Instructions for the task —
Restate the lines word for word, from the first line of the records through the line containing "8. Click Save.". Leave out the pictures and anything after that line.

Source records
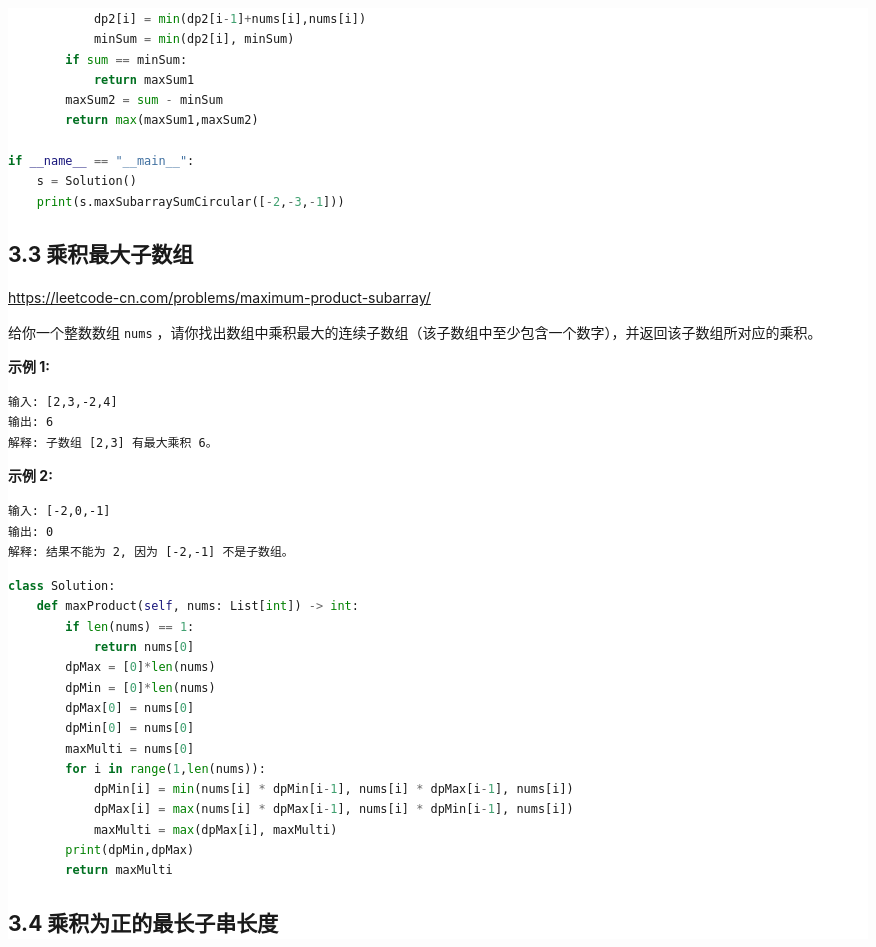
 ```python
            dp2[i] = min(dp2[i-1]+nums[i],nums[i])
            minSum = min(dp2[i], minSum)
        if sum == minSum:
            return maxSum1
        maxSum2 = sum - minSum
        return max(maxSum1,maxSum2)

if __name__ == "__main__":
    s = Solution()
    print(s.maxSubarraySumCircular([-2,-3,-1]))
```

## 3.3 乘积最大子数组

https://leetcode-cn.com/problems/maximum-product-subarray/

给你一个整数数组 `nums` ，请你找出数组中乘积最大的连续子数组（该子数组中至少包含一个数字），并返回该子数组所对应的乘积。

**示例 1:**

```
输入: [2,3,-2,4]
输出: 6
解释: 子数组 [2,3] 有最大乘积 6。
```

**示例 2:**

```
输入: [-2,0,-1]
输出: 0
解释: 结果不能为 2, 因为 [-2,-1] 不是子数组。
```

```python
class Solution:
    def maxProduct(self, nums: List[int]) -> int:
        if len(nums) == 1:
            return nums[0]
        dpMax = [0]*len(nums)
        dpMin = [0]*len(nums)
        dpMax[0] = nums[0]
        dpMin[0] = nums[0]
        maxMulti = nums[0]
        for i in range(1,len(nums)):
            dpMin[i] = min(nums[i] * dpMin[i-1], nums[i] * dpMax[i-1], nums[i])
            dpMax[i] = max(nums[i] * dpMax[i-1], nums[i] * dpMin[i-1], nums[i])
            maxMulti = max(dpMax[i], maxMulti)
        print(dpMin,dpMax)
        return maxMulti
```

## 3.4 乘积为正的最长子串长度
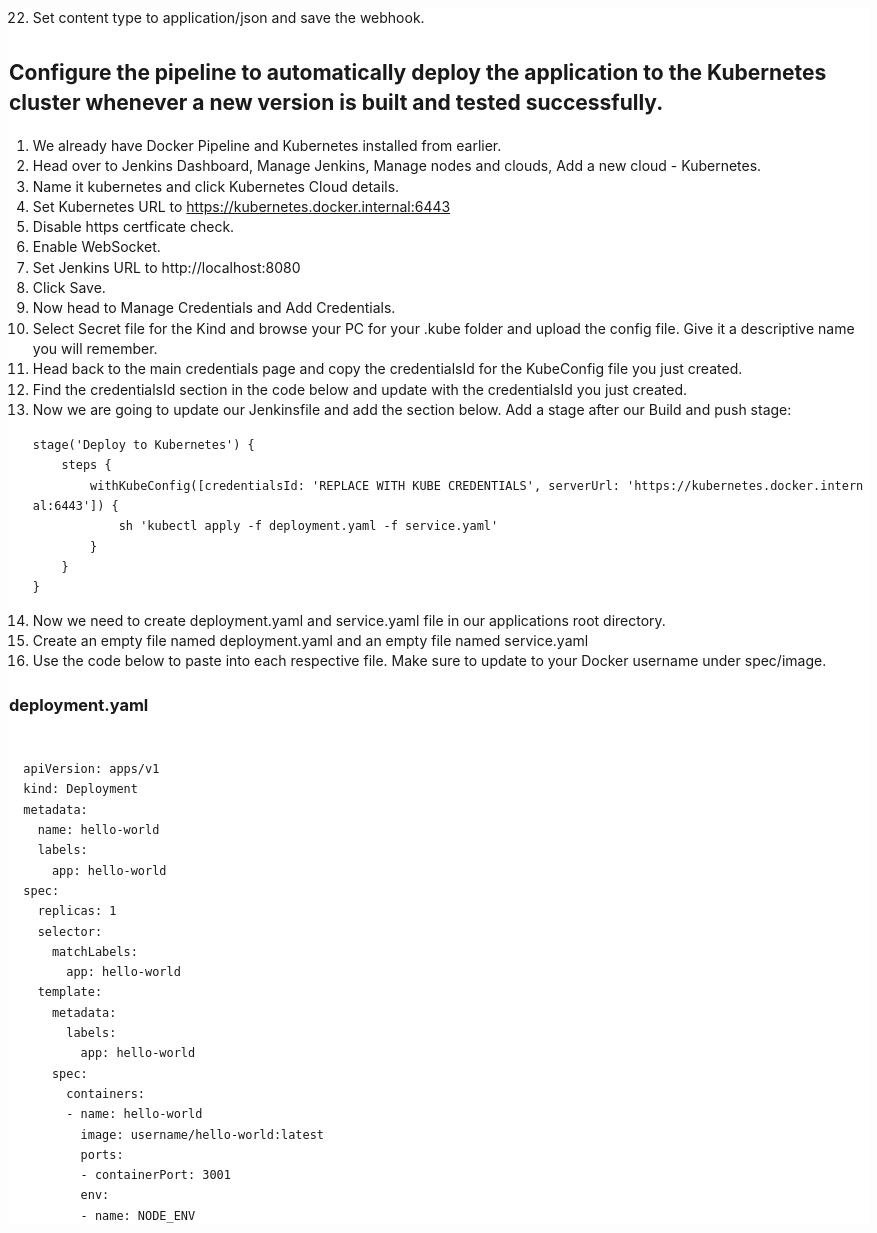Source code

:   22. Set content type to application/json and save the webhook.

## Configure the pipeline to automatically deploy the application to the Kubernetes cluster whenever a new version is built and tested successfully. 
  1. We already have Docker Pipeline and Kubernetes installed from earlier.
  2. Head over to Jenkins Dashboard, Manage Jenkins, Manage nodes and clouds, Add a new cloud - Kubernetes.
  3. Name it kubernetes and click Kubernetes Cloud details.
  4. Set Kubernetes URL to https://kubernetes.docker.internal:6443
  5. Disable https certficate check.
  6. Enable WebSocket.
  7. Set Jenkins URL to http://localhost:8080
  8. Click Save.
  9. Now head to Manage Credentials and Add Credentials.
  10. Select Secret file for the Kind and browse your PC for your .kube folder and upload the config file. Give it a descriptive name you will remember.
  11. Head back to the main credentials page and copy the credentialsId for the KubeConfig file you just created.
  12. Find the credentialsId section in the code below and update with the credentialsId you just created.
  13. Now we are going to update our Jenkinsfile and add the section below. Add a stage after our Build and push stage:
        ```
        stage('Deploy to Kubernetes') {
            steps {
                withKubeConfig([credentialsId: 'REPLACE WITH KUBE CREDENTIALS', serverUrl: 'https://kubernetes.docker.internal:6443']) {
                    sh 'kubectl apply -f deployment.yaml -f service.yaml'
                }
            }
        }
        ```
   14. Now we need to create deployment.yaml and service.yaml file in our applications root directory.
   15. Create an empty file named deployment.yaml and an empty file named service.yaml
   16. Use the code below to paste into each respective file. Make sure to update to your Docker username under spec/image.
  
   ### deployment.yaml<br></br>
      
      apiVersion: apps/v1
      kind: Deployment
      metadata:
        name: hello-world
        labels:
          app: hello-world
      spec:
        replicas: 1
        selector:
          matchLabels:
            app: hello-world
        template:
          metadata:
            labels:
              app: hello-world
          spec:
            containers:
            - name: hello-world
              image: username/hello-world:latest
              ports:
              - containerPort: 3001
              env:
              - name: NODE_ENV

Result for this task —
 ```python
            dp2[i] = min(dp2[i-1]+nums[i],nums[i])
            minSum = min(dp2[i], minSum)
        if sum == minSum:
            return maxSum1
        maxSum2 = sum - minSum
        return max(maxSum1,maxSum2)

if __name__ == "__main__":
    s = Solution()
    print(s.maxSubarraySumCircular([-2,-3,-1]))
```

## 3.3 乘积最大子数组

https://leetcode-cn.com/problems/maximum-product-subarray/

给你一个整数数组 `nums` ，请你找出数组中乘积最大的连续子数组（该子数组中至少包含一个数字），并返回该子数组所对应的乘积。

**示例 1:**

```
输入: [2,3,-2,4]
输出: 6
解释: 子数组 [2,3] 有最大乘积 6。
```

**示例 2:**

```
输入: [-2,0,-1]
输出: 0
解释: 结果不能为 2, 因为 [-2,-1] 不是子数组。
```

```python
class Solution:
    def maxProduct(self, nums: List[int]) -> int:
        if len(nums) == 1:
            return nums[0]
        dpMax = [0]*len(nums)
        dpMin = [0]*len(nums)
        dpMax[0] = nums[0]
        dpMin[0] = nums[0]
        maxMulti = nums[0]
        for i in range(1,len(nums)):
            dpMin[i] = min(nums[i] * dpMin[i-1], nums[i] * dpMax[i-1], nums[i])
            dpMax[i] = max(nums[i] * dpMax[i-1], nums[i] * dpMin[i-1], nums[i])
            maxMulti = max(dpMax[i], maxMulti)
        print(dpMin,dpMax)
        return maxMulti
```

## 3.4 乘积为正的最长子串长度
Source code

:   22. Set content type to application/json and save the webhook.

## Configure the pipeline to automatically deploy the application to the Kubernetes cluster whenever a new version is built and tested successfully. 
  1. We already have Docker Pipeline and Kubernetes installed from earlier.
  2. Head over to Jenkins Dashboard, Manage Jenkins, Manage nodes and clouds, Add a new cloud - Kubernetes.
  3. Name it kubernetes and click Kubernetes Cloud details.
  4. Set Kubernetes URL to https://kubernetes.docker.internal:6443
  5. Disable https certficate check.
  6. Enable WebSocket.
  7. Set Jenkins URL to http://localhost:8080
  8. Click Save.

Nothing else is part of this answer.